In his novel House of the Poor, Gayed refers to a dialogue between a tattoo artist and another person who believes that this habit is outdated and may be unhealthy. The artist said, “We tattoo ourselves and our blood flows in order to give ourselves a tattoo that time will not erase. Who else should tell the story? We dedicate our bodies to imprint on their surface what happened to people [Copts] and the origin of them.” 

Abu Eldahab confirms that he adheres to health safety standards, as he sterilizes the device used in tattooing and uses single-use tools for each customer. 

Ongoing Harassment 

Sometimes Abu Eldahab and other tattoo artists face harassment from extremists who say that tattoo art is forbidden in Islam. 

“From time to time, someone comes and says it’s harām [forbidden] to do that to others’ bodies,” he explained. “I [am usually] calm in this situation and argue with the person, telling him everybody is free [about] what to do to his/her body.” 

Hinnawi remembers when she was abused by her math teacher in ninth grade because of her tattoo. 

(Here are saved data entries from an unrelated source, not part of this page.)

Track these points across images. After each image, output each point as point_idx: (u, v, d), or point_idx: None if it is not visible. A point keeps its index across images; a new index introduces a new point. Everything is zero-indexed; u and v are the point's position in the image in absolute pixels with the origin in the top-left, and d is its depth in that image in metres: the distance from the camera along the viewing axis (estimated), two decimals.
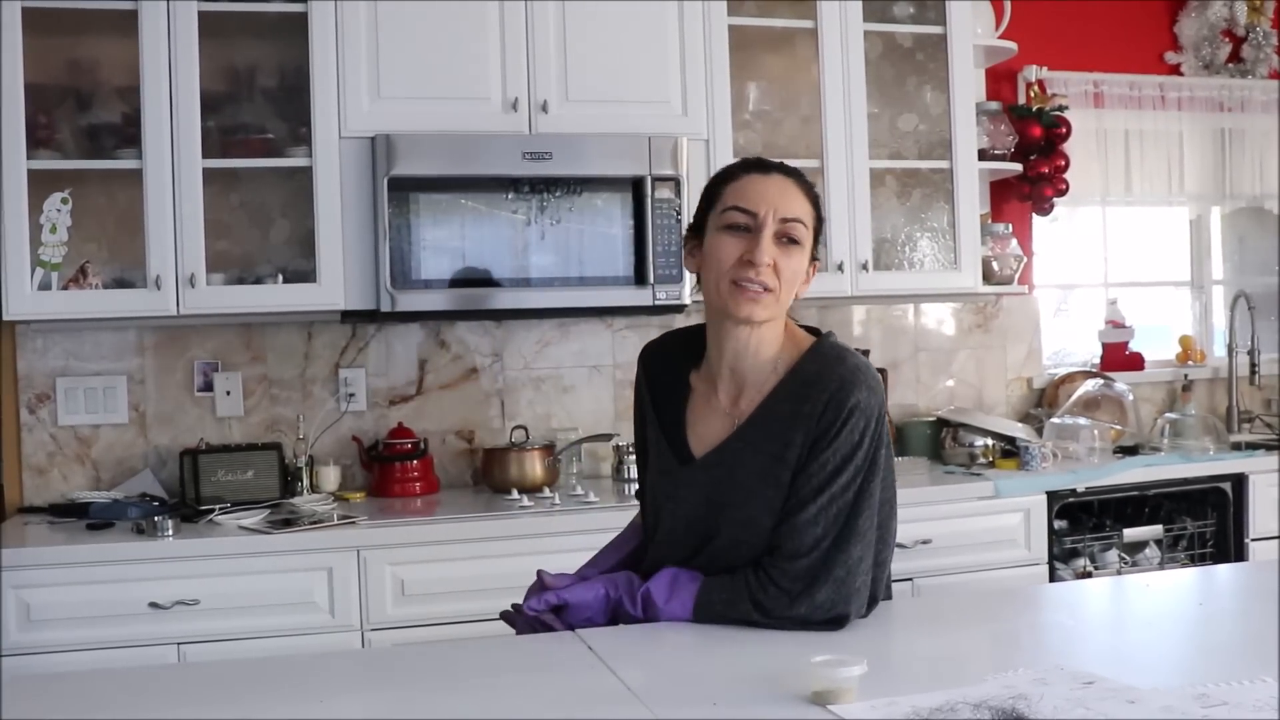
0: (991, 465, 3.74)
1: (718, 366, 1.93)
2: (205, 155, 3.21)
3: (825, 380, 1.83)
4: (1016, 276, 4.07)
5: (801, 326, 1.97)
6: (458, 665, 1.74)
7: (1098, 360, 4.46)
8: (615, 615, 1.89)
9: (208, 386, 3.56)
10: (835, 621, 1.80)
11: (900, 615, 2.01)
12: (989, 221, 4.09)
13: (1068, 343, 4.54)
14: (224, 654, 2.83)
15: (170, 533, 2.96)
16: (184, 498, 3.33)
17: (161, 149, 3.17)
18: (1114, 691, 1.46)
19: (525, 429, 3.62)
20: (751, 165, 1.93)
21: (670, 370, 2.01)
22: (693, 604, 1.84)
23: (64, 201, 3.22)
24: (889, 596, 1.98)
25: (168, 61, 3.16)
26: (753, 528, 1.85)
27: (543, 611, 1.88)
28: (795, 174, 1.92)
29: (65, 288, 3.19)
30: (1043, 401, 4.31)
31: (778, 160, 1.96)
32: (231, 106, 3.40)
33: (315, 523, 3.08)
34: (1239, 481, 3.79)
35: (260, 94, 3.45)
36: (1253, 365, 4.37)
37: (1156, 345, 4.59)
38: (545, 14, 3.38)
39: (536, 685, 1.65)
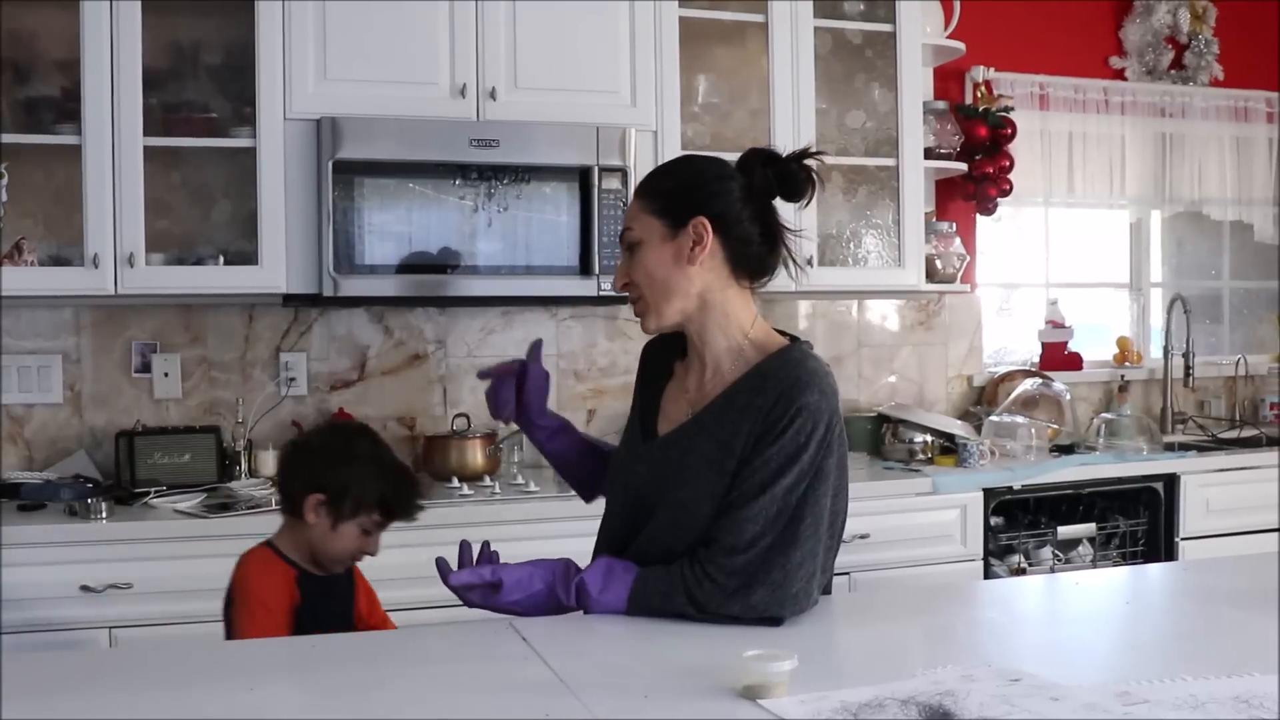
0: (930, 461, 3.79)
1: (691, 355, 2.00)
2: (147, 133, 3.16)
3: (780, 378, 1.86)
4: (959, 275, 4.12)
5: (782, 333, 1.99)
6: (391, 653, 1.73)
7: (1037, 359, 4.52)
8: (548, 603, 1.88)
9: (145, 367, 3.51)
10: (769, 621, 1.81)
11: (835, 610, 2.03)
12: (933, 220, 4.13)
13: (1008, 341, 4.60)
14: (157, 638, 2.80)
15: (104, 515, 2.92)
16: (119, 480, 3.29)
17: (102, 125, 3.12)
18: (1039, 689, 1.48)
19: (467, 417, 3.61)
20: None
21: (661, 358, 2.07)
22: (627, 595, 1.84)
23: None
24: (828, 592, 2.00)
25: (109, 36, 3.11)
26: (691, 511, 1.86)
27: (474, 585, 1.86)
28: (643, 180, 2.00)
29: None
30: (982, 399, 4.37)
31: (651, 171, 2.04)
32: (174, 84, 3.36)
33: (252, 507, 3.05)
34: (1170, 481, 3.86)
35: (204, 72, 3.40)
36: (1187, 367, 4.46)
37: (1095, 345, 4.66)
38: (495, 1, 3.36)
39: (469, 675, 1.65)
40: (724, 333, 1.94)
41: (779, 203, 1.99)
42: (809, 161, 1.95)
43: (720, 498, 1.84)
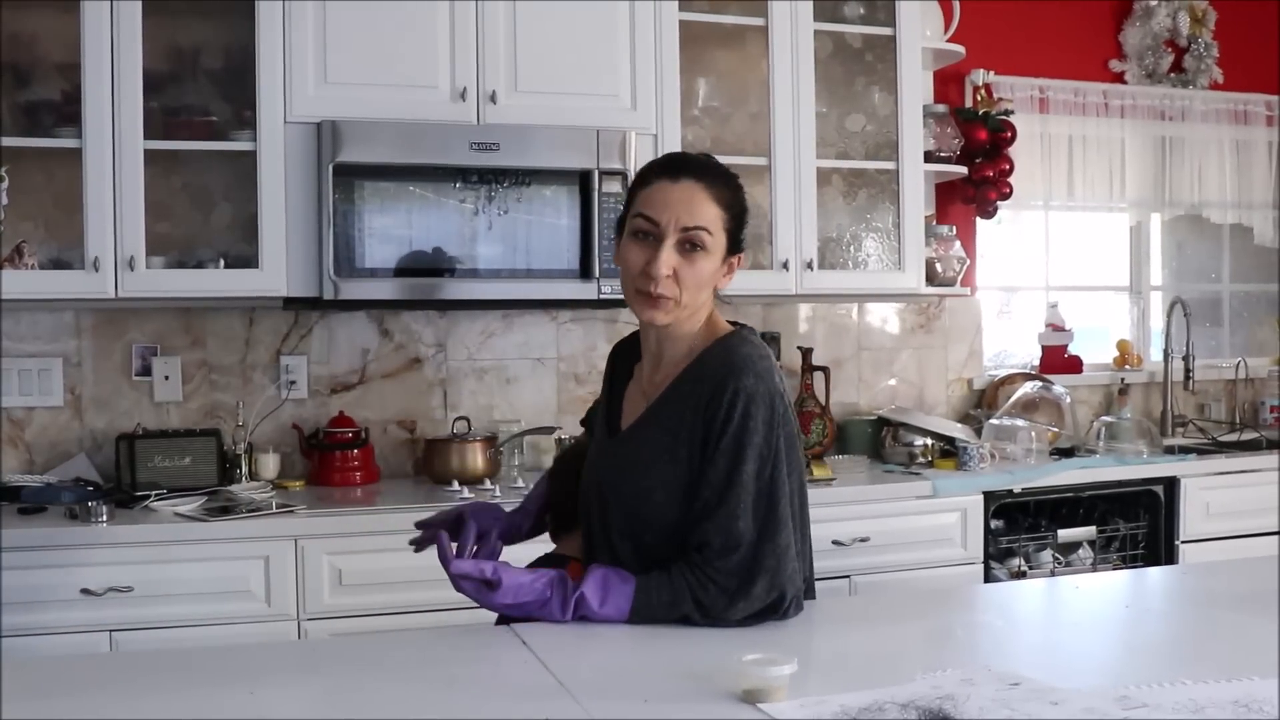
0: (930, 465, 3.79)
1: (646, 351, 2.03)
2: (147, 136, 3.16)
3: (716, 366, 1.90)
4: (959, 278, 4.12)
5: (730, 322, 2.02)
6: (391, 657, 1.73)
7: (1037, 362, 4.52)
8: (538, 614, 1.87)
9: (146, 370, 3.51)
10: (774, 606, 1.83)
11: (834, 613, 2.03)
12: (933, 223, 4.13)
13: (1008, 344, 4.60)
14: (157, 642, 2.80)
15: (104, 518, 2.92)
16: (119, 483, 3.29)
17: (102, 128, 3.12)
18: (1038, 693, 1.48)
19: (467, 420, 3.61)
20: (663, 169, 1.96)
21: (626, 361, 2.11)
22: (629, 607, 1.84)
23: None
24: (811, 595, 2.00)
25: (110, 39, 3.12)
26: (647, 499, 1.90)
27: (471, 575, 1.85)
28: (709, 174, 1.94)
29: (0, 267, 3.13)
30: (982, 402, 4.37)
31: (699, 157, 1.99)
32: (175, 87, 3.36)
33: (253, 510, 3.05)
34: (1170, 484, 3.86)
35: (204, 75, 3.41)
36: (1187, 370, 4.46)
37: (1095, 349, 4.66)
38: (495, 4, 3.36)
39: (470, 678, 1.65)
40: (685, 329, 1.97)
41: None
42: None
43: (673, 486, 1.88)
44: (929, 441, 3.84)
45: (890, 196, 3.87)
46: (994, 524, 3.66)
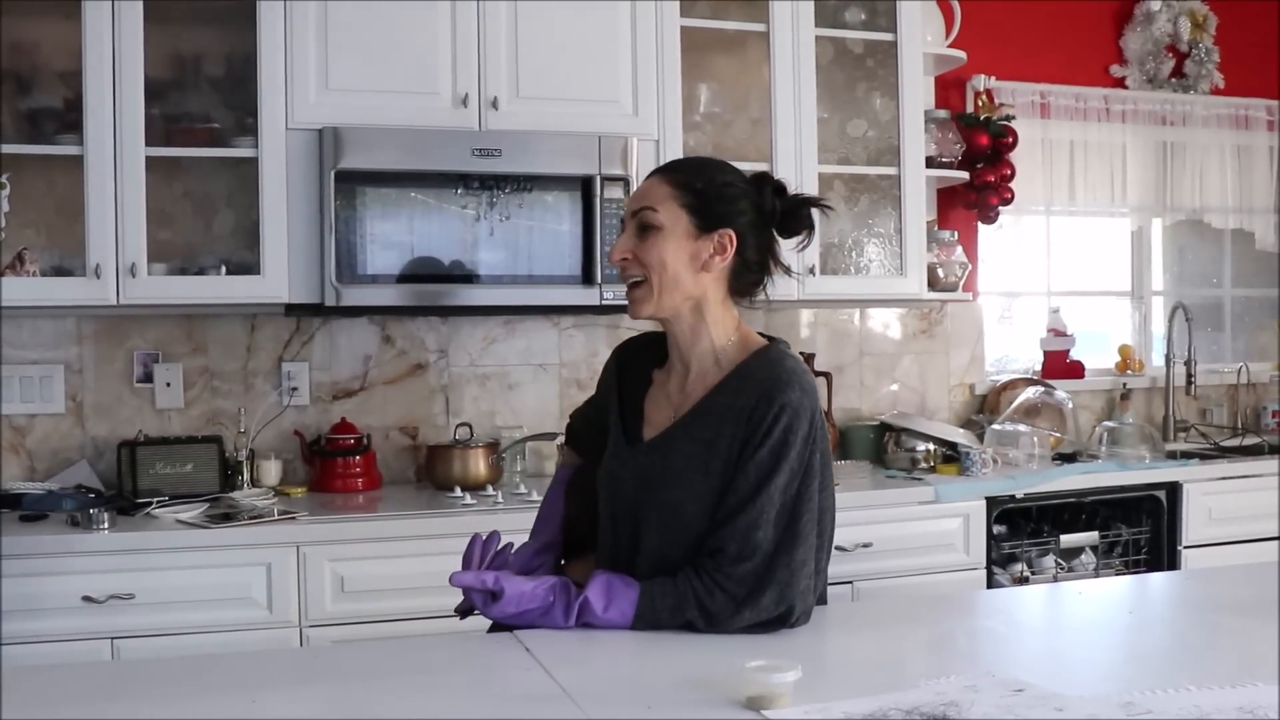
0: (933, 470, 3.78)
1: (672, 359, 2.02)
2: (149, 143, 3.17)
3: (760, 378, 1.89)
4: (961, 283, 4.12)
5: (761, 334, 2.01)
6: (393, 664, 1.73)
7: (1039, 367, 4.51)
8: (541, 622, 1.87)
9: (147, 377, 3.51)
10: (781, 618, 1.82)
11: (837, 619, 2.03)
12: (935, 228, 4.13)
13: (1010, 349, 4.59)
14: (159, 649, 2.80)
15: (106, 525, 2.92)
16: (121, 490, 3.29)
17: (104, 135, 3.12)
18: (1042, 699, 1.48)
19: (469, 426, 3.61)
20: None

“She was a fanatic and racist person who hates Christian students. One day I forgot my book at home, and she insisted to punish me by hitting me with a stick, as she used to punish the students in this way,” she said. “But this time she intended to hit me on my wrist … where I have my cross tattoo. It was painful, really painful, but every time I remember that incident I think of our ancestors who lost their lives for the faith.” 

In poor and rural areas where extremist groups have influence, Christians suffer different forms of harassment and hate speech, especially when the cross tattoo is observed. 

“I always go to the homes of the clients to repair their washing machines and refrigerators; some of the Muslim customers don’t allow me to enter homes when they see my cross tattoo,” Ramzy, 30, told World Watch Monitor. “That isn’t a strange thing for us; we are often hated because of our faith.”